The NeuroCIMT programme aims to develop novel ways of monitoring and treating neurological diseases and sensory impairments through quantitative models of the brain. The project is aimed at delivering a proof of concept or prototype for clinical application. The research programme combines fundamental research with actual applications in a clinical setting. The research focuses on four specific systems: the auditory system, the pain regulation system, the autonomous nervous system and the neuromuscular system. Artinis provides the Near infrared spectroscopy know-how and systems for this project to image the brain.
NIRS and Sports
Training methods for optimised endurance and peak power for ice skaters and rowers
At sports it is important to have a high endurance over a longer period. At the same time, it is important to be able to give a high peak power, for example, to win the end sprint. For a high endurance the sportsman needs an efficient oxygen consuming system, which benefits from thin muscle fibers. For a high peak power thick muscle fibers are required. Trainings to improve as well the endurance as the peak power leads to conflicts concerning the size of the muscle fibers. This project aims to optimise the stimulating effects of both trainings and the inhibiting effects during the competitive training are minimised.
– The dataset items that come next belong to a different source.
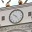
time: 10:24
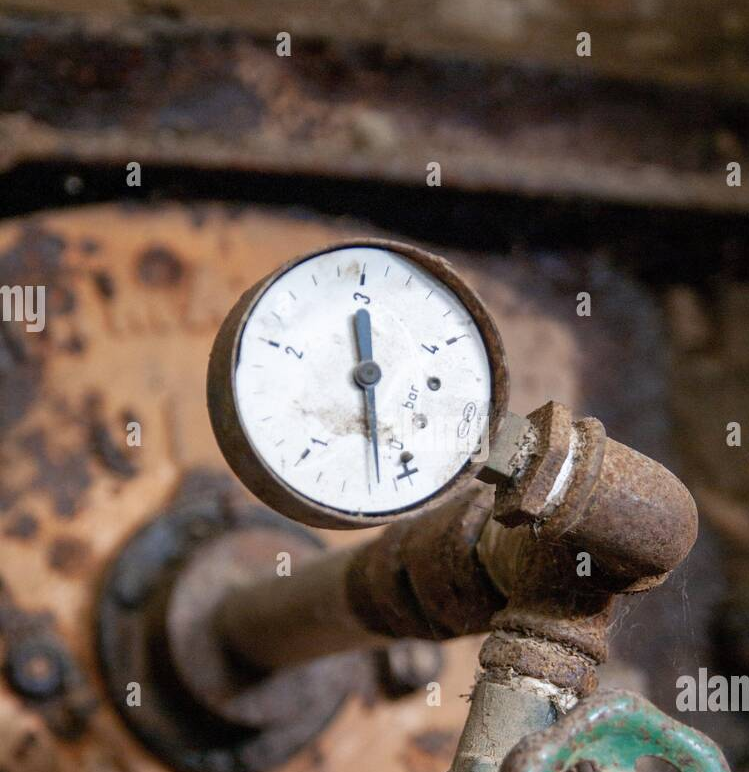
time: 11:28
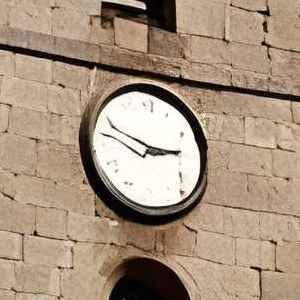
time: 2:48
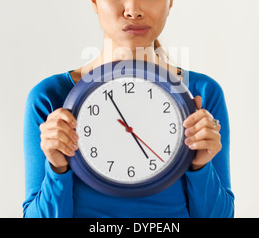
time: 4:55
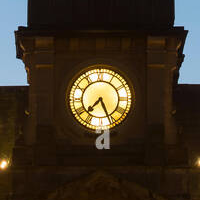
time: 7:26
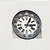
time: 3:04
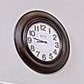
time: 8:46
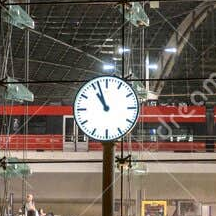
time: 10:56
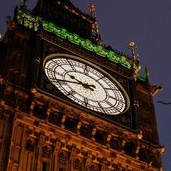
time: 9:41
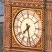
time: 7:28
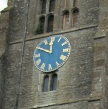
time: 11:49
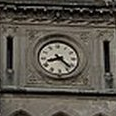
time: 8:22
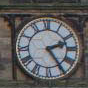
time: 2:24
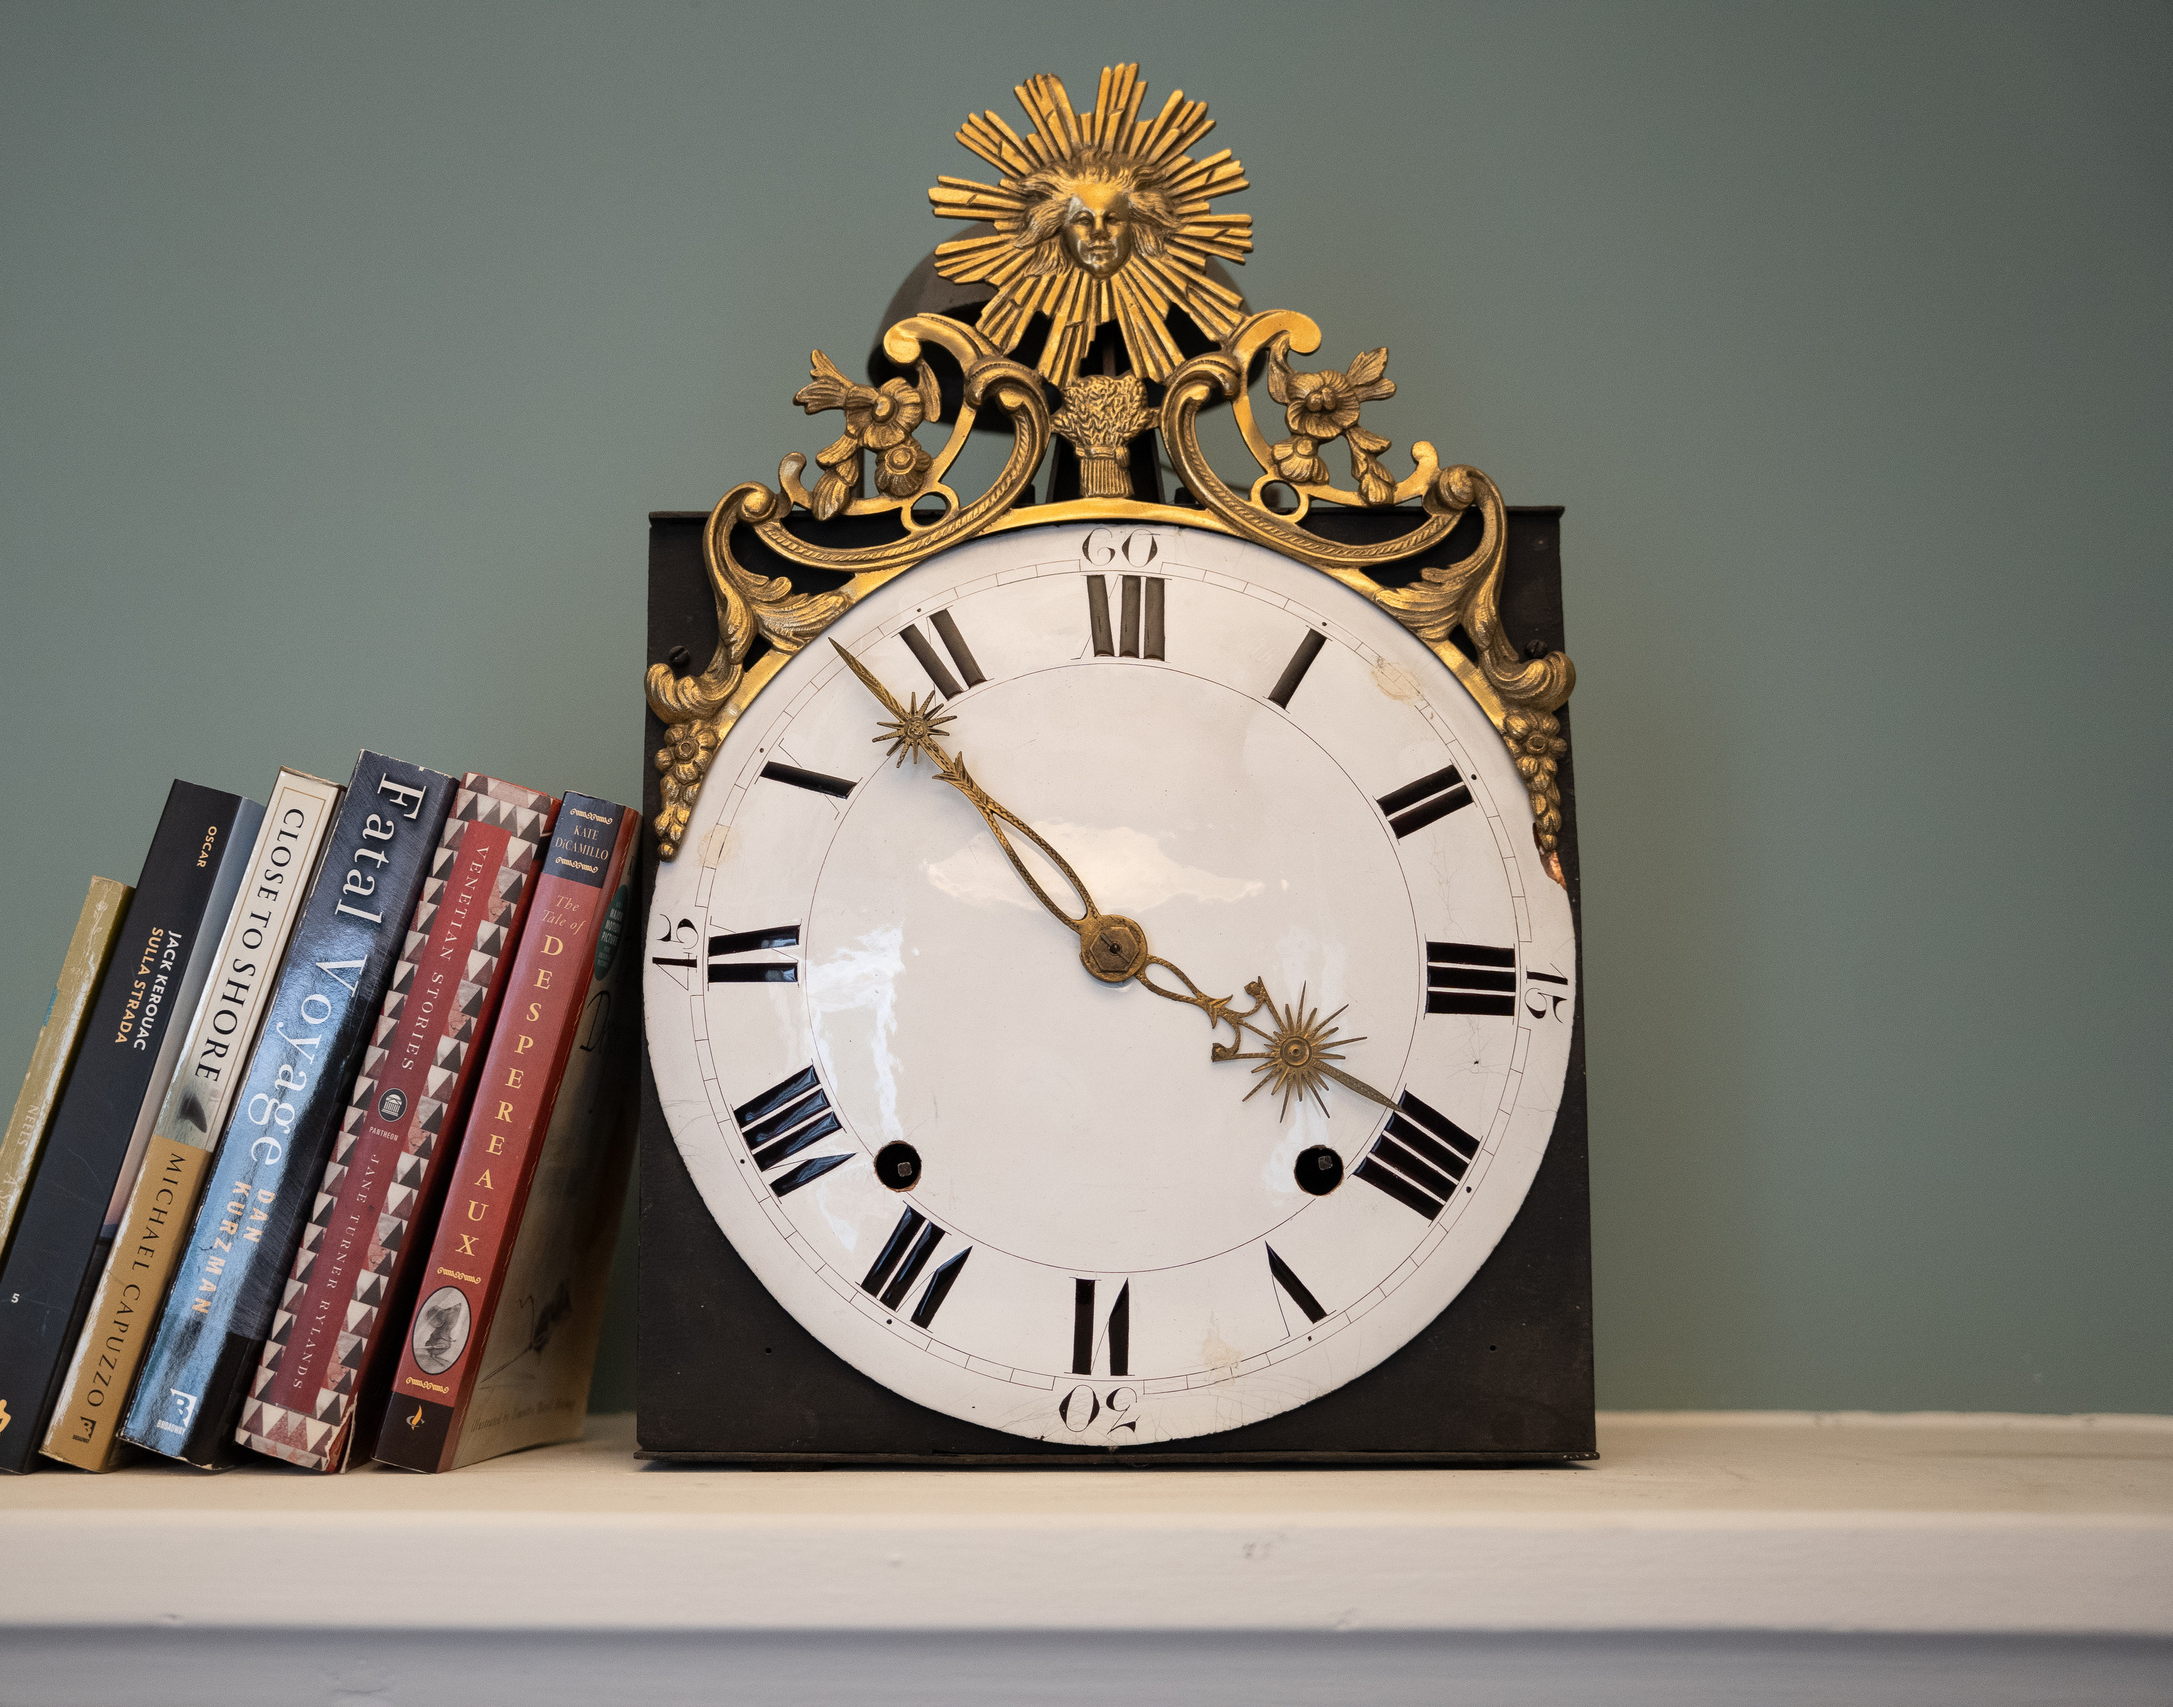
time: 3:52
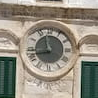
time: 11:42
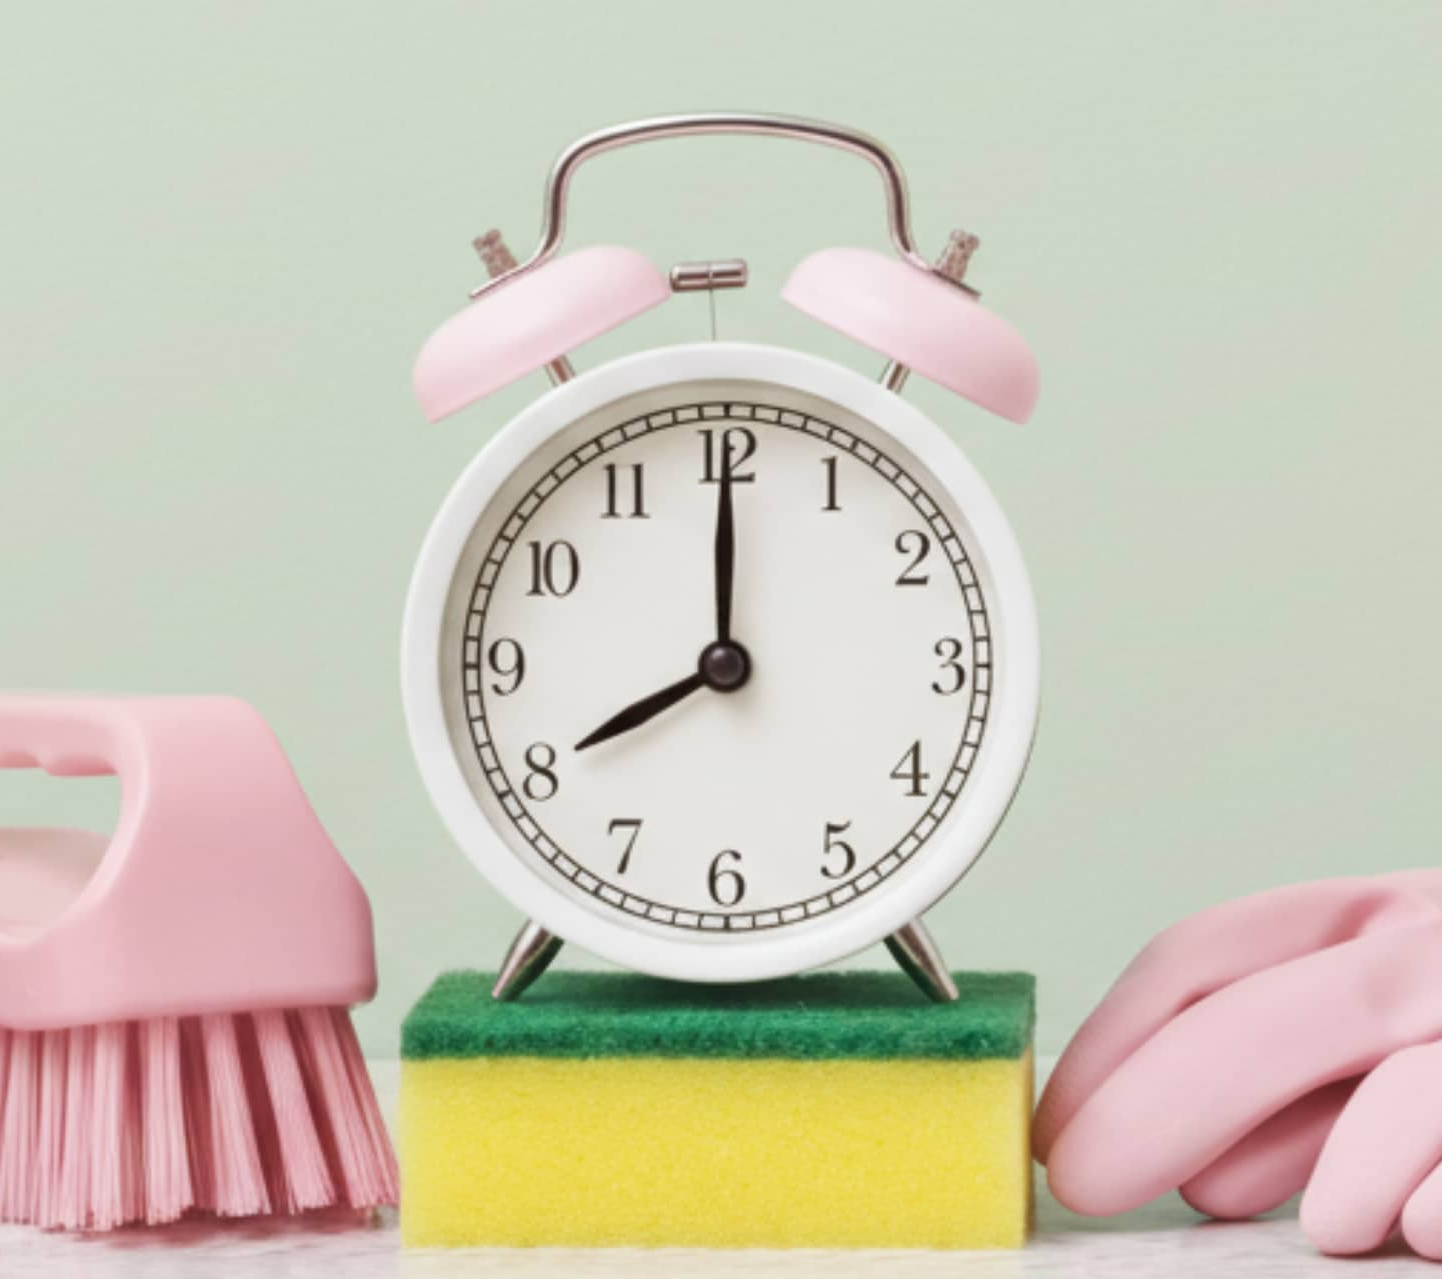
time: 8:00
Artinis’s Near infrared spectroscopy systems will be used to study the physiology of the sportsmen and the influence of increasing the myoglobin concentration in the muscles and training in hypoxic circumstances to the oxygen consuming system. This has to lead to optimised trainings for endurance and peak power.
I3B is a network of high-tech companies and knowledge institutes aimed at joint research & development and commercialisation of innovative ICT solutions.
The goal of FOCOM (Food and Cognition Model systems) is to design novel test setups that can help us to understand how food and brain influence each other. One of these is a “virtual shop simulator”, which allows a consumer to navigate through a virtual supermarket while his behavior, physiology and brain responses are captured.
A project for Brain-Computer and Computer-Brain Interfaces: devices for detecting and modifying brain activity.